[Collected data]
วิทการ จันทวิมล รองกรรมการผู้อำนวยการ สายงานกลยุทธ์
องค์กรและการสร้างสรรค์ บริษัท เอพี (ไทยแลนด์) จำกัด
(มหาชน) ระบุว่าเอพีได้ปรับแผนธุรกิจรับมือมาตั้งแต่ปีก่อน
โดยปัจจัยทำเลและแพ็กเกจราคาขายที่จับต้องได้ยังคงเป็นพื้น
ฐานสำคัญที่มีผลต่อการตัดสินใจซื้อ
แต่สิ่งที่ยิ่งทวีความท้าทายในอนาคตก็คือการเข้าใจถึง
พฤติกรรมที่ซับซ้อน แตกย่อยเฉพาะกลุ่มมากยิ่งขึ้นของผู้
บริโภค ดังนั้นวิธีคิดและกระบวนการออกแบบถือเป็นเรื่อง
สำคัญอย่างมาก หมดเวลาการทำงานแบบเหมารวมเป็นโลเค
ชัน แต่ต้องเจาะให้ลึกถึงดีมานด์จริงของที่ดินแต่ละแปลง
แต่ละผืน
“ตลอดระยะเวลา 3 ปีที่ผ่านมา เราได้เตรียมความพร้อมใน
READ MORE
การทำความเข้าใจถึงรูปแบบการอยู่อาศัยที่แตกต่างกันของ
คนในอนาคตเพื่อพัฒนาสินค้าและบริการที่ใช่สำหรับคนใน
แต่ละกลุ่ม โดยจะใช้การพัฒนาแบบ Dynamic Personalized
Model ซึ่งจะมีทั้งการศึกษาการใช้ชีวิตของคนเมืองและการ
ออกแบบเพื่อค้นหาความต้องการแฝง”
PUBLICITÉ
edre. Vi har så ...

...

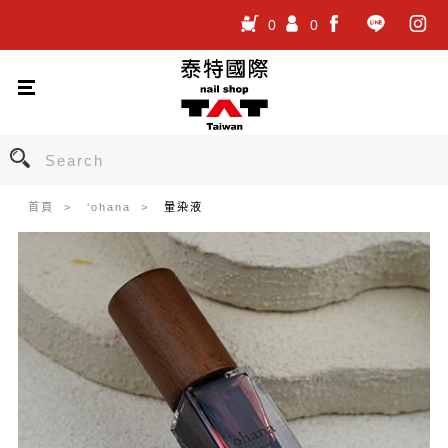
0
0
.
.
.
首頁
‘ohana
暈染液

● Task objective
Give only the lines from the one holding "วิทการ จันทวิมล รองกรรมการผู้อำนวยการ" through the one holding "edre. Vi har så ...", each restated exactly as it appears above.

● Result for this exercise
วิทการ จันทวิมล รองกรรมการผู้อำนวยการ สายงานกลยุทธ์
องค์กรและการสร้างสรรค์ บริษัท เอพี (ไทยแลนด์) จำกัด
(มหาชน) ระบุว่าเอพีได้ปรับแผนธุรกิจรับมือมาตั้งแต่ปีก่อน
โดยปัจจัยทำเลและแพ็กเกจราคาขายที่จับต้องได้ยังคงเป็นพื้น
ฐานสำคัญที่มีผลต่อการตัดสินใจซื้อ
แต่สิ่งที่ยิ่งทวีความท้าทายในอนาคตก็คือการเข้าใจถึง
พฤติกรรมที่ซับซ้อน แตกย่อยเฉพาะกลุ่มมากยิ่งขึ้นของผู้
บริโภค ดังนั้นวิธีคิดและกระบวนการออกแบบถือเป็นเรื่อง
สำคัญอย่างมาก หมดเวลาการทำงานแบบเหมารวมเป็นโลเค
ชัน แต่ต้องเจาะให้ลึกถึงดีมานด์จริงของที่ดินแต่ละแปลง
แต่ละผืน
“ตลอดระยะเวลา 3 ปีที่ผ่านมา เราได้เตรียมความพร้อมใน
READ MORE
การทำความเข้าใจถึงรูปแบบการอยู่อาศัยที่แตกต่างกันของ
คนในอนาคตเพื่อพัฒนาสินค้าและบริการที่ใช่สำหรับคนใน
แต่ละกลุ่ม โดยจะใช้การพัฒนาแบบ Dynamic Personalized
Model ซึ่งจะมีทั้งการศึกษาการใช้ชีวิตของคนเมืองและการ
ออกแบบเพื่อค้นหาความต้องการแฝง”
PUBLICITÉ
edre. Vi har så ...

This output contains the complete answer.